Rating:  Summary: Insistent, haunting Review: I couldn't stop reading the book. I *wanted* to, but I couldn't stop. The story would lurk there in the back of my mind, waiting, asking, 'Don't you want your own questions answered?' Sacrament was deeply engrossing in that it asks the questions that we all ask one time or another: What does life mean? And Clive Barker takes us into his own version of an answer
Rating:  Summary: One for the fireplace! Review: I do not enjoy reading books that start in one time era (present), move back 30 or 40 years and then resume back in the present time zone. Why couldn't it start at the begining and continue on?
My bigest complaint was I couldn't finish it. After reading approx. 33% of it it became apparent to my disgust that the lead character was a homosexual. Would it be too hard to forewarn a potential reader that the the book would have a very strong queer content to it.
Clive Barker is an author I will avoid at all costs!
I still have a repugnant taste when I even think of it (Sacrement)

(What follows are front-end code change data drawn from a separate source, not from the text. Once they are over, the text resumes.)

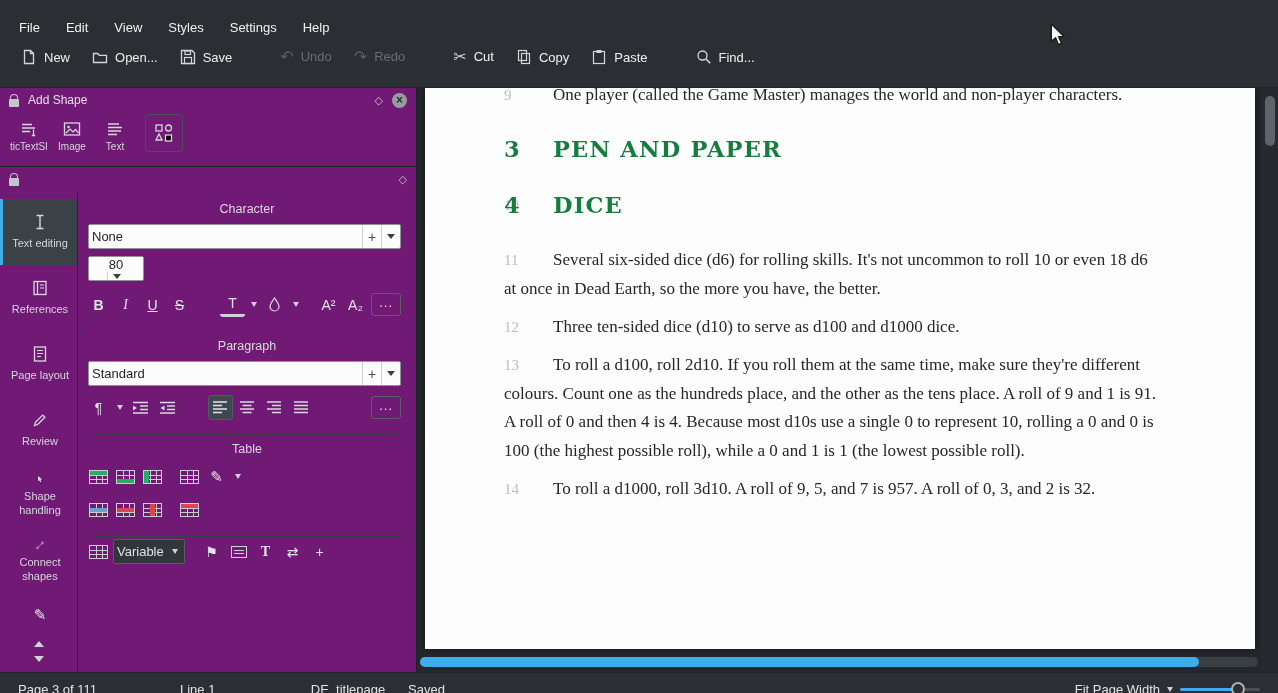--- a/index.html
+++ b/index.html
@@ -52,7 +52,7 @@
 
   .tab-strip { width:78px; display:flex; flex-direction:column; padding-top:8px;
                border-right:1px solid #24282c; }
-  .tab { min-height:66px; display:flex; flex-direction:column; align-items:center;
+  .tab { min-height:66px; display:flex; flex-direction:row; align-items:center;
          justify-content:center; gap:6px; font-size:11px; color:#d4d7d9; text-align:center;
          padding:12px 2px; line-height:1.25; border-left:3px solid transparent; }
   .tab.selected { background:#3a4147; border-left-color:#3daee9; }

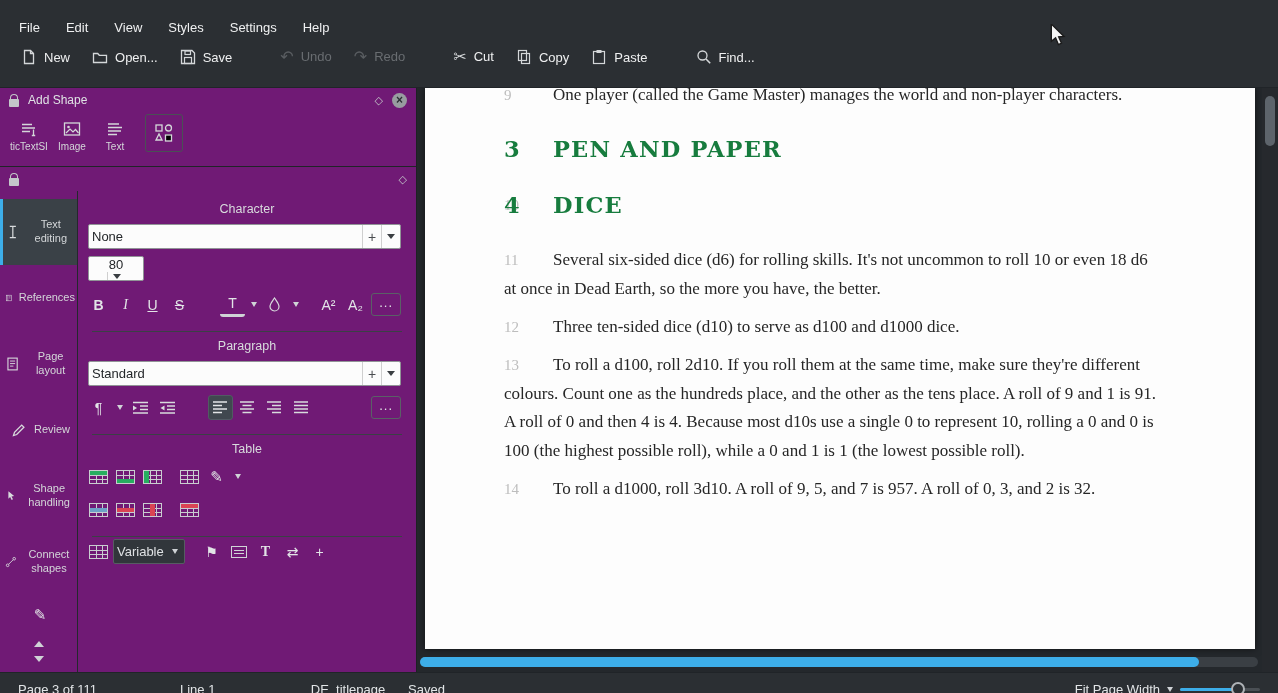--- a/index.html
+++ b/index.html
@@ -71,7 +71,7 @@
 
   .combo { background:#fcfcfc; border:1px solid #919497; border-radius:2px; height:25px;
            display:flex; align-items:center; color:#232629; font-size:13px; overflow:hidden; }
-  .combo-value { padding:0 3px; flex:1; text-align:left; white-space:nowrap; }
+  .combo-value { padding:0 8px; flex:1; text-align:left; white-space:nowrap; }
   .combo-plus { width:19px; height:100%; display:flex; align-items:center; justify-content:center;
                 color:#4a4d50; font-size:14px; border-left:1px solid #cfcfcf; }
   .combo-chev { width:19px; height:100%; display:flex; align-items:center; justify-content:center;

Rating:  Summary: Sacrament is worth the money! Review: I find it outrageous that just because this book's main character is a gay man, immediately people jump to to the assumptions that Mr. Barker himself is gay- well, so what if he is? It does not alter the fact that he is still a good writer. Sacrament, unlike his other two novels I read, (Weaveworld and The Damnation Game) is a far more credible tale, and more enjoyable. I was hoping that Sacrament would redeem Barker of his flop with The Damnation Game, and it did. A pat on the back of this Liverpudlian!